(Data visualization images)
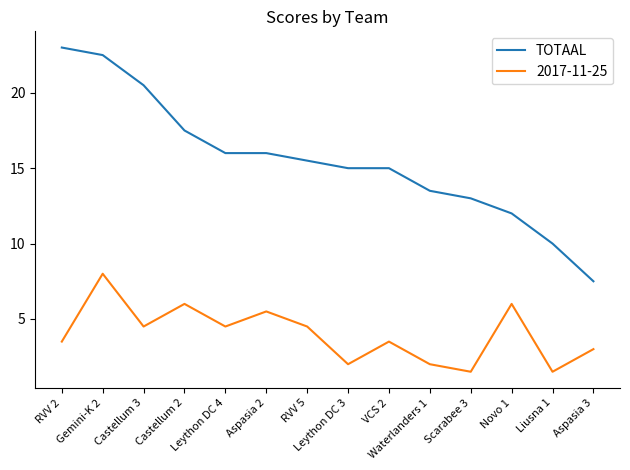

Does the chart display data point markers on the line(s)?

No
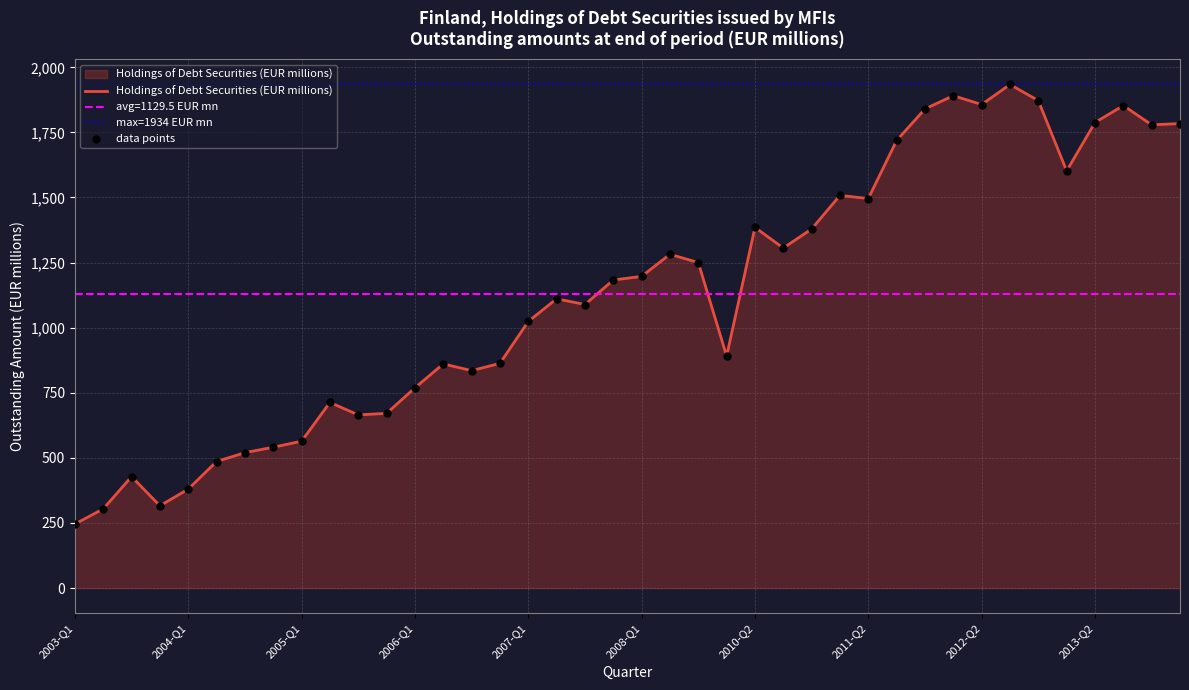

Which has a higher value, 2010-Q2 or 2013-Q2?

2013-Q2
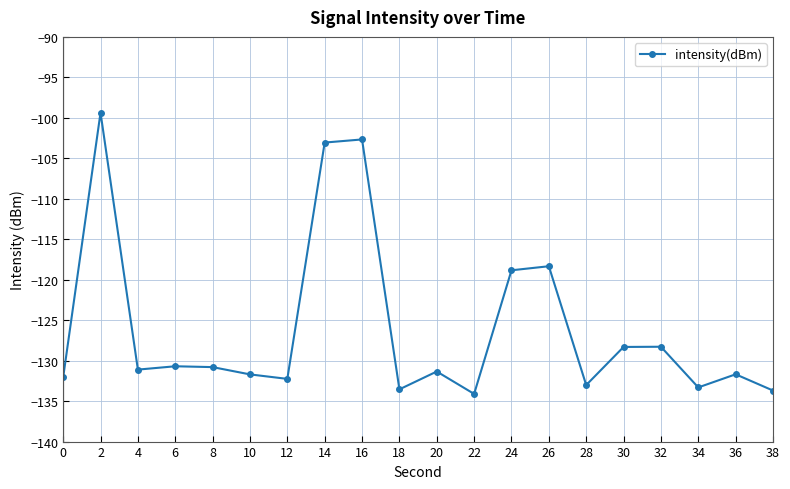

The chart shows a value of -193.4 at 34. True or false?

False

**YOUR OBJECTIVE:** Repeat these lines word for word, omitting the pictures from your answer.

**SOLUTION BELOW:**
Does the chart display data point markers on the line(s)?

No

Which has a higher value, 2010-Q2 or 2013-Q2?

2013-Q2

The chart shows a value of -193.4 at 34. True or false?

False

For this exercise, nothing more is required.